== YOUR ASSIGNMENT ==
Pictures do not belong in the copy, so please give every entry below again exactly.

== RECORDS PROVIDED ==
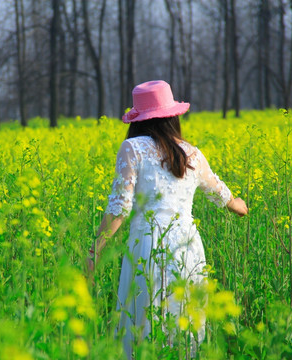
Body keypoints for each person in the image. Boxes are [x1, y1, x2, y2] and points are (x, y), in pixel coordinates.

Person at [86, 80, 248, 358]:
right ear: (173, 116)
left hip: (148, 245)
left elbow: (120, 209)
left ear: (139, 119)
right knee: (185, 323)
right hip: (188, 246)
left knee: (145, 321)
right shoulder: (192, 153)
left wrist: (95, 251)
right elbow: (227, 199)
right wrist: (240, 205)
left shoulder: (132, 148)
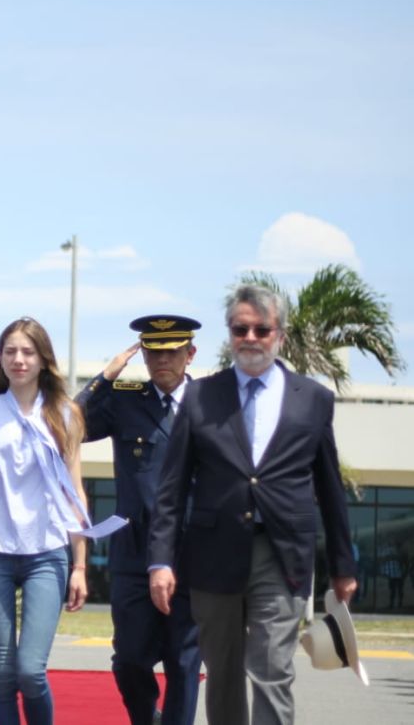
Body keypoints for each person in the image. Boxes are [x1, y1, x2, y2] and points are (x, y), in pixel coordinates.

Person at [148, 284, 358, 725]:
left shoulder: (313, 399)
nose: (250, 337)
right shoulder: (200, 397)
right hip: (212, 554)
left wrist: (343, 566)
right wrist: (161, 561)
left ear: (279, 335)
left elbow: (330, 487)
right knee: (222, 675)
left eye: (261, 329)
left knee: (272, 672)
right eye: (241, 328)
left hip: (282, 555)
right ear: (230, 333)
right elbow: (172, 486)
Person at [0, 317, 89, 725]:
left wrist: (80, 565)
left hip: (46, 553)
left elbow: (75, 493)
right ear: (0, 359)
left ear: (43, 360)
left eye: (28, 352)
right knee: (1, 675)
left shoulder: (65, 414)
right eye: (10, 351)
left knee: (30, 671)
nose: (19, 359)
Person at [76, 315, 202, 725]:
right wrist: (104, 377)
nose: (161, 359)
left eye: (171, 351)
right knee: (129, 659)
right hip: (135, 553)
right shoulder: (125, 398)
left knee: (184, 664)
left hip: (192, 551)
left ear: (190, 354)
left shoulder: (213, 405)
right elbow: (66, 426)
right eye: (153, 351)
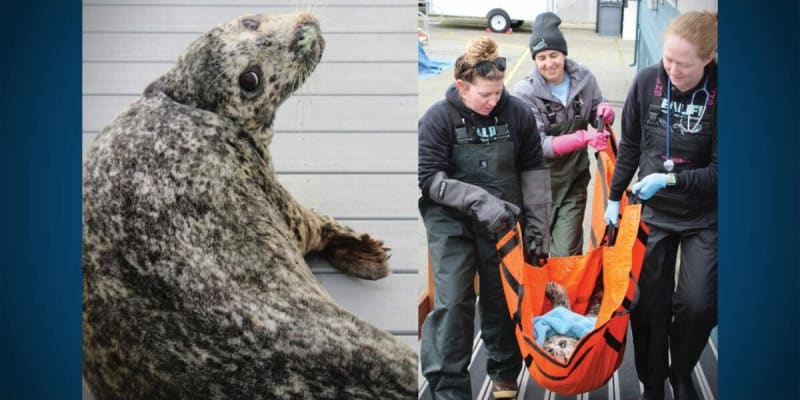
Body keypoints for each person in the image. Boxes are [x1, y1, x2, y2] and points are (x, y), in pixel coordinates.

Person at [418, 37, 551, 400]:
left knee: (502, 297)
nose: (494, 102)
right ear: (462, 86)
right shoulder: (436, 119)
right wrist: (479, 199)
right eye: (485, 95)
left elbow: (534, 173)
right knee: (453, 302)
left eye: (498, 92)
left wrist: (539, 230)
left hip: (504, 224)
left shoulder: (518, 114)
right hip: (452, 223)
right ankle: (450, 389)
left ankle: (505, 375)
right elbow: (430, 180)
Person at [604, 11, 718, 400]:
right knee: (646, 303)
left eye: (682, 65)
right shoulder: (647, 81)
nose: (671, 70)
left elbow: (724, 172)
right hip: (652, 211)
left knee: (699, 303)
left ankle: (680, 370)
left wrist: (671, 179)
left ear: (708, 57)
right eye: (667, 60)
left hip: (703, 214)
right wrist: (613, 196)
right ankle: (652, 380)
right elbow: (632, 145)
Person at [512, 12, 616, 257]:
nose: (549, 63)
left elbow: (596, 111)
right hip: (537, 185)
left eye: (554, 55)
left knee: (566, 252)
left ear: (564, 53)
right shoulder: (524, 92)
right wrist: (584, 138)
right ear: (535, 60)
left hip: (573, 179)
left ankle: (565, 295)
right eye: (541, 57)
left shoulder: (585, 79)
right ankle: (537, 296)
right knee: (535, 251)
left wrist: (605, 113)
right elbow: (539, 145)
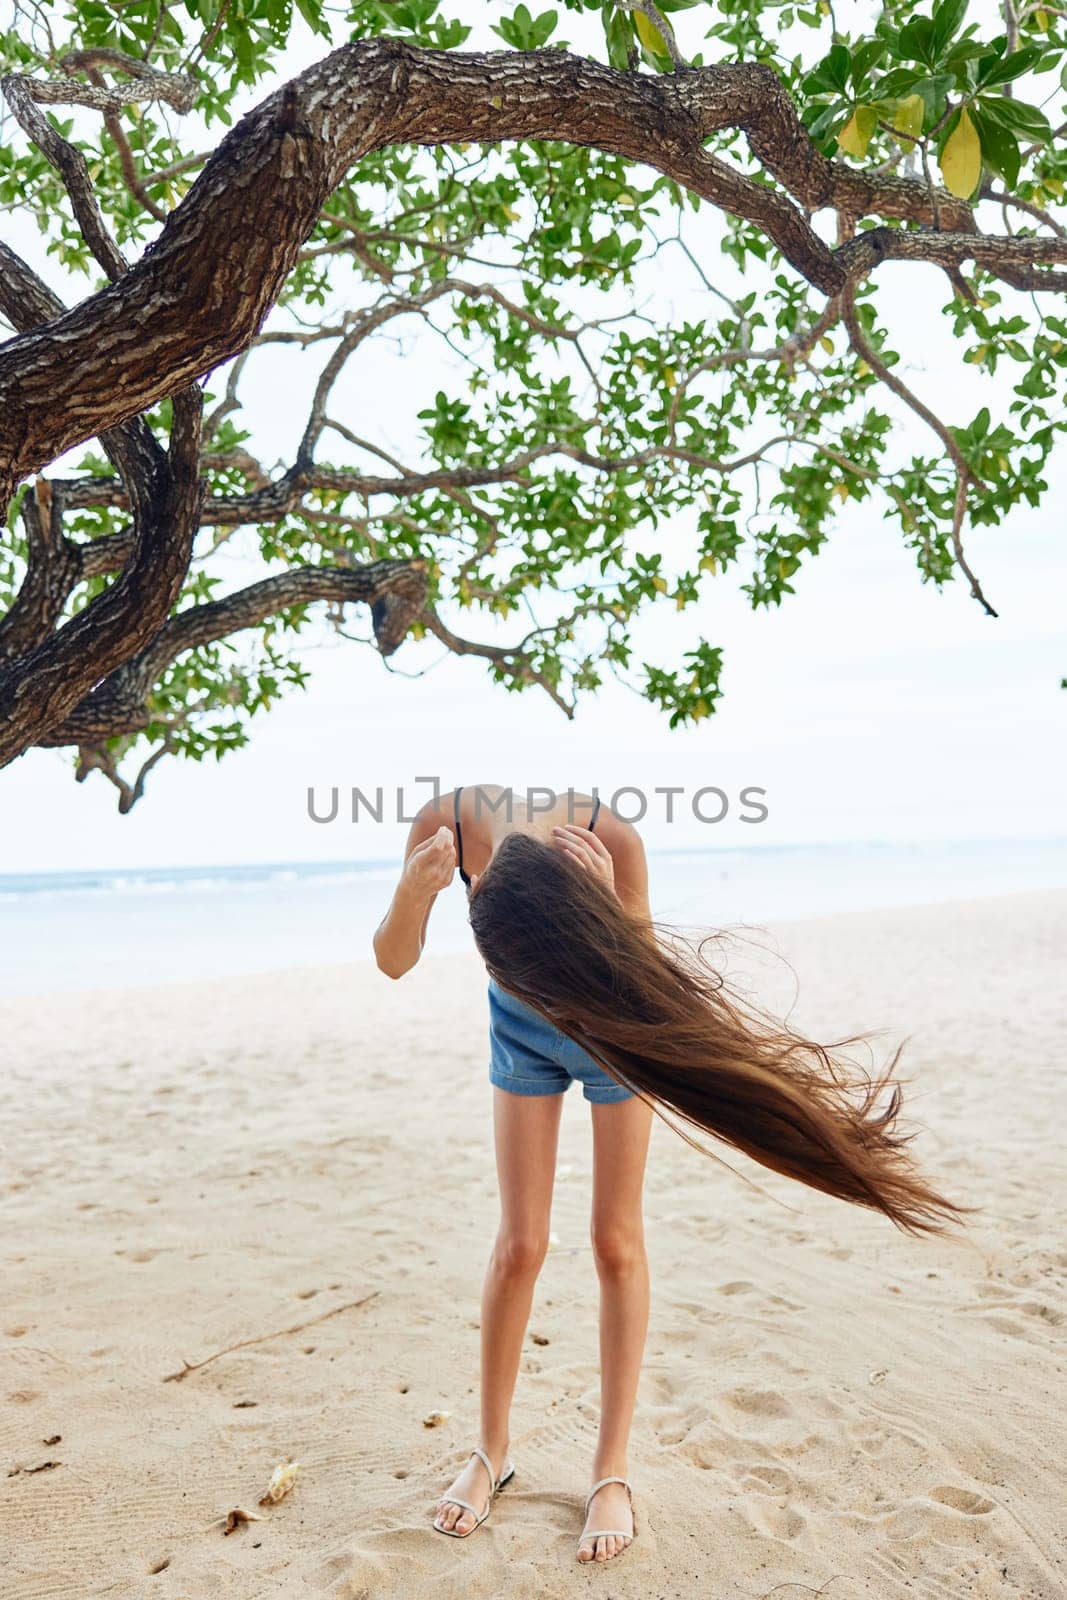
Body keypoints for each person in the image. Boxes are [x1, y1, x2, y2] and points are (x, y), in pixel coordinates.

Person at [372, 784, 963, 1565]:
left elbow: (644, 970)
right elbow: (392, 962)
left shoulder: (608, 834)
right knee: (519, 1245)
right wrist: (415, 893)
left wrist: (610, 907)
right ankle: (488, 1452)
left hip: (612, 1025)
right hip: (516, 1029)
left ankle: (609, 1470)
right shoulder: (443, 826)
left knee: (614, 1242)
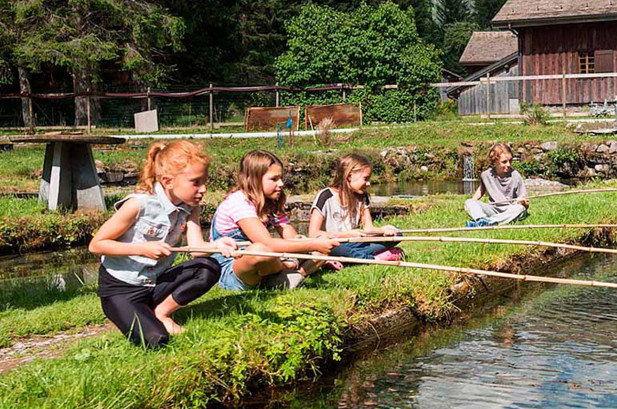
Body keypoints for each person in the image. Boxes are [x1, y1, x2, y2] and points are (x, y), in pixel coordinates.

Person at [88, 140, 236, 348]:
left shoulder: (191, 206)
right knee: (156, 340)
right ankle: (138, 314)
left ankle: (161, 312)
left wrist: (218, 246)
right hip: (121, 289)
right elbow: (97, 245)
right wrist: (142, 249)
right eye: (195, 182)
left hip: (155, 283)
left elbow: (195, 249)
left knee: (208, 267)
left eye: (204, 181)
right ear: (168, 181)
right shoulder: (139, 204)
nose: (203, 189)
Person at [211, 150, 339, 290]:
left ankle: (295, 275)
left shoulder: (269, 201)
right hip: (233, 267)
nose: (281, 183)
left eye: (281, 178)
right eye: (274, 179)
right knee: (259, 251)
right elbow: (268, 244)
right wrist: (312, 244)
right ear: (254, 179)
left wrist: (300, 240)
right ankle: (287, 268)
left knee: (321, 251)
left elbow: (288, 231)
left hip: (269, 261)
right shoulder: (238, 202)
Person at [308, 153, 404, 263]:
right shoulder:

== RESULT ==
Body keypoints for each person in the image. Boxes are [x1, y1, x2, y2] and points are (x, y), in pixel coordinates.

Person at [86, 80, 248, 358]:
right ear: (173, 116)
left hip: (148, 245)
left elbow: (120, 209)
left ear: (139, 119)
right knee: (185, 323)
right hip: (188, 246)
left knee: (145, 321)
right shoulder: (192, 153)
left wrist: (95, 251)
right elbow: (227, 199)
right wrist: (240, 205)
left shoulder: (132, 148)
Body keypoints for each person in the image. Boxes are [x1, y1, x2, y2] and points are (x, y), in pixel coordinates.

Person at [148, 284, 358, 725]:
left shoulder: (313, 399)
nose: (250, 337)
right shoulder: (200, 397)
right hip: (212, 554)
left wrist: (343, 566)
right wrist: (161, 561)
left ear: (279, 335)
left elbow: (330, 487)
right knee: (222, 675)
left eye: (261, 329)
left knee: (272, 672)
right eye: (241, 328)
left hip: (282, 555)
right ear: (230, 333)
right elbow: (172, 486)
Person at [0, 317, 89, 725]:
left wrist: (80, 565)
left hip: (46, 553)
left elbow: (75, 493)
right ear: (0, 359)
left ear: (43, 360)
left eye: (28, 352)
right knee: (1, 675)
left shoulder: (65, 414)
right eye: (10, 351)
left knee: (30, 671)
nose: (19, 359)
Person at [76, 315, 202, 725]:
right wrist: (104, 377)
nose: (161, 359)
left eye: (171, 351)
right knee: (129, 659)
right hip: (135, 553)
right shoulder: (125, 398)
left knee: (184, 664)
left hip: (192, 551)
left ear: (190, 354)
left shoulder: (213, 405)
right elbow: (66, 426)
right eye: (153, 351)
Body keypoints for each person in the image. Boxes are [x1, y1, x2, y2] and points are (x, y), in pixel coordinates.

Person at [418, 37, 551, 400]:
left knee: (502, 297)
nose: (494, 102)
right ear: (462, 86)
right shoulder: (436, 119)
right wrist: (479, 199)
right eye: (485, 95)
left elbow: (534, 173)
right knee: (453, 302)
left eye: (498, 92)
left wrist: (539, 230)
left hip: (504, 224)
left shoulder: (518, 114)
right hip: (452, 223)
right ankle: (450, 389)
left ankle: (505, 375)
right elbow: (430, 180)
Person at [604, 11, 718, 400]:
right knee: (646, 303)
left eye: (682, 65)
right shoulder: (647, 81)
nose: (671, 70)
left elbow: (724, 172)
right hip: (652, 211)
left knee: (699, 303)
left ankle: (680, 370)
left wrist: (671, 179)
left ear: (708, 57)
right eye: (667, 60)
left hip: (703, 214)
right wrist: (613, 196)
right ankle: (652, 380)
right elbow: (632, 145)
Person at [512, 12, 616, 257]:
nose: (549, 63)
left elbow: (596, 111)
right hip: (537, 185)
left eye: (554, 55)
left knee: (566, 252)
left ear: (564, 53)
right shoulder: (524, 92)
right wrist: (584, 138)
right ear: (535, 60)
left hip: (573, 179)
left ankle: (565, 295)
right eye: (541, 57)
left shoulder: (585, 79)
right ankle: (537, 296)
right knee: (535, 251)
left wrist: (605, 113)
right elbow: (539, 145)
Body keypoints for each person in the image. Boxes are [x1, y1, x2, y2] and points are (x, y), in pixel coordinates.

Person at [372, 784, 963, 1565]:
left elbow: (644, 970)
right elbow: (392, 962)
left shoulder: (608, 834)
right knee: (519, 1245)
right wrist: (415, 893)
left wrist: (610, 907)
right ankle: (488, 1452)
left hip: (612, 1025)
right hip: (516, 1029)
left ankle: (609, 1470)
right shoulder: (443, 826)
left knee: (614, 1242)
Body keypoints for each person in the image. Boxes are [x1, y1, x2, y2] and points are (x, y), in pixel coordinates.

Person at [88, 140, 236, 348]:
left shoulder: (191, 206)
right knee: (156, 340)
right ankle: (138, 314)
left ankle: (161, 312)
left wrist: (218, 246)
right hip: (121, 289)
right elbow: (97, 245)
right wrist: (142, 249)
right eye: (195, 182)
left hip: (155, 283)
left elbow: (195, 249)
left knee: (208, 267)
left eye: (204, 181)
right ear: (168, 181)
right shoulder: (139, 204)
nose: (203, 189)
Person at [211, 150, 339, 290]:
left ankle: (295, 275)
left shoulder: (269, 201)
right hip: (233, 267)
nose: (281, 183)
left eye: (281, 178)
right eye: (274, 179)
right knee: (259, 251)
right elbow: (268, 244)
right wrist: (312, 244)
right ear: (254, 179)
left wrist: (300, 240)
right ankle: (287, 268)
left knee: (321, 251)
left elbow: (288, 231)
left hip: (269, 261)
right shoulder: (238, 202)
Person at [308, 153, 404, 263]:
right shoulder:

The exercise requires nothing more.